Software development is only part of that. We believe, therefore, that the communications revolution will increase rather than decrease the need for a national organization with responsibility to provide leadership in some of these areas. Therefore, we would leave that with the corporation or the proposed endowment.

Now, as to the financing of public broadcasting, H.R. 3333 substitutes, as you know, a permanent authorization for broadcasting at $1.50 per every resident of the United States for the present arrangement. Our concern is principally that unless the $1.50 had attached to it an escalator, it will of course continue to be eroded by inflation.

And as the population plateaus, as it is tending to do, you would reach a stable level of absolute funding based upon population and you would have an eroded fund because that $1.50 would purchase less if inflation continues as it now is.

Now, we recognize that erosion could be corrected, the figure might from time to time be amended and changed to correct for inflation. If it were adopted, however, it would seem to me consideration ought to be given at least to whether it should have an escalator built onto it in some fashion so as to keep it up to date.

You know, I am sure the difficulties the BBC is having now with its system of funding is partly because of a stabilized receiver fee and partly because of inflation.

We know that this idea of fixed criteria authorization for public broadcasting works pretty well in some countries. So, we applaud you for thinking up a different way which genuinely does produce some more immediate dollars, which are badly needed.

We believe if the inflation aspect of it could be tied in for a correction of the inflationary factor and a periodic review set so that if it is simply stabilized on the basis of population you could cope with that problem, Mr. Chairman, and we think it might be a workable scheme. And it certainly does press, expose and bring forward the need for increased funding.

In any event, we think that the necessity for forward funding is very desirable. Of course your proposed permanent authorization would accomplish that. If that should not prove workable, we would hope that the present rolling appropriation of 3 to 5 years would continue.

Mr. VAN DEERLIN. Would you be content to stop now for about 10 minutes while Mr. Collins and I go and fulfill our constitutional function?

[Brief recess.]

Mr. VAN DEERLIN. I believe you had just expressed the view that inflation might be a recurring problem when we stopped?

Mr. FLEMING. I think that is a fair statement.

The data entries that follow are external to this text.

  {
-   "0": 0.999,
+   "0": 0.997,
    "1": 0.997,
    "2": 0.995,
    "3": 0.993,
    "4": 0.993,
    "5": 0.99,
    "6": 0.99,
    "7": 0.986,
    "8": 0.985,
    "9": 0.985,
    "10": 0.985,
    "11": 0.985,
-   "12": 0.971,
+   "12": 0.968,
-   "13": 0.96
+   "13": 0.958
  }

I was just ready also to move on to that provision in the bill which provides that each State would receive a percentage of available programing funds equal to the percentage of the U.S. population that resides in that State.

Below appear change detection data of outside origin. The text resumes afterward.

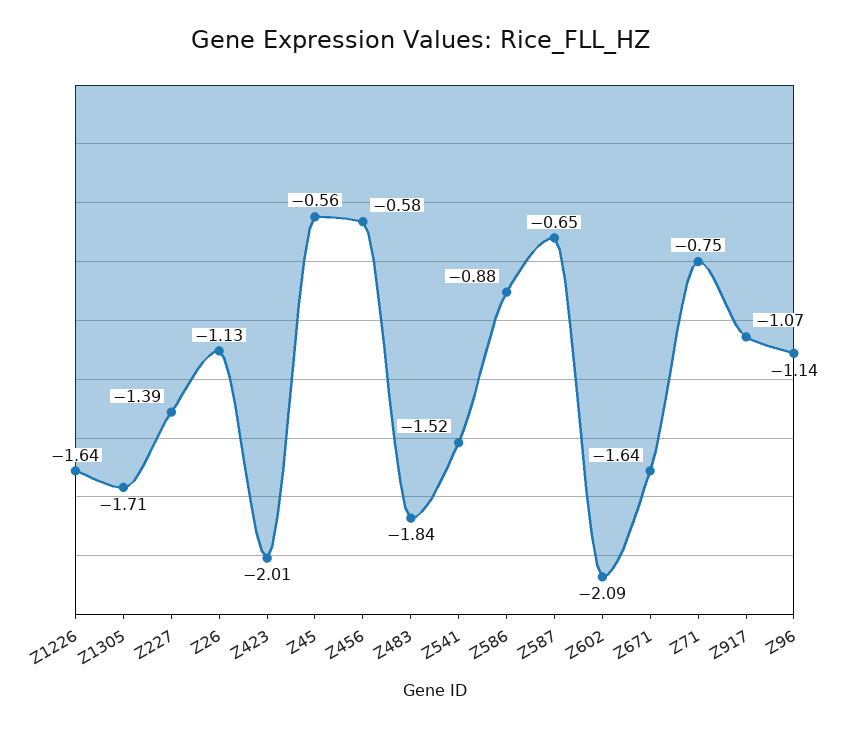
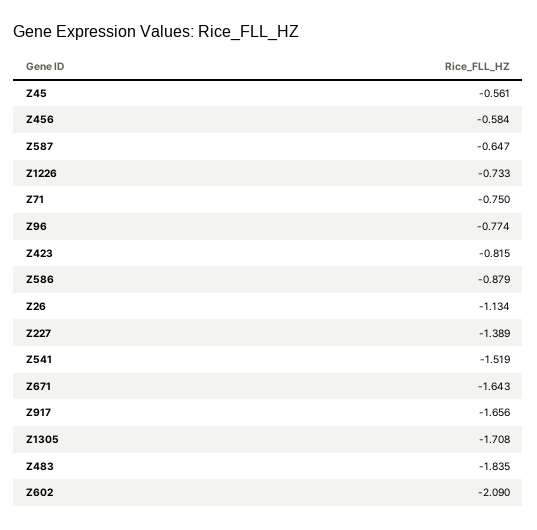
  {
-   "Z1226": -1.64,
+   "Z1226": -0.733,
    "Z1305": -1.708,
    "Z227": -1.389,
    "Z26": -1.134,
-   "Z423": -2.01,
+   "Z423": -0.815,
    "Z45": -0.561,
    "Z456": -0.584,
    "Z483": -1.835,
    "Z541": -1.519,
    "Z586": -0.879,
    "Z587": -0.647,
    "Z602": -2.09,
    "Z671": -1.643,
    "Z71": -0.75,
-   "Z917": -1.07,
+   "Z917": -1.656,
-   "Z96": -1.14
+   "Z96": -0.774
  }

We think that unless you work that out carefully, you would end up with some quite uneven results. We have submitted some examples of that. We think it could probably be corrected by some further refinement but we think stated as it is, it would be likely to result in some inequity.

That brings me to the matching fund concept. We are a bit ambivalent about that. Stations clearly are underfinanced and they do rely heavily on private fundraising. There is no doubt about that. There is really no effective way of proving whether they raise more money because there is a Federal match or whether they would raise the same amount of money if there was not a match, because there is no very good way to test that out.

People speculate about it in different ways. But there are some drawbacks to the match and that bothers us. Certainly there is a limit to the public's tolerance of fundraising drives and there is increasing evidence that this tends to level off after a while and you reach a plateau in how much giving there is from the private front.

Stations are unequal in their capacity to raise funds despite their ingenious efforts and the vigor with which they approach it. It is true that the matching system does encourage citizen participation, but we are uneasy with the idea of a total dependence on match. We would not be disposed to rule the match out as a device but we would also be happy if we thought there were more satisfactory ways of doing it.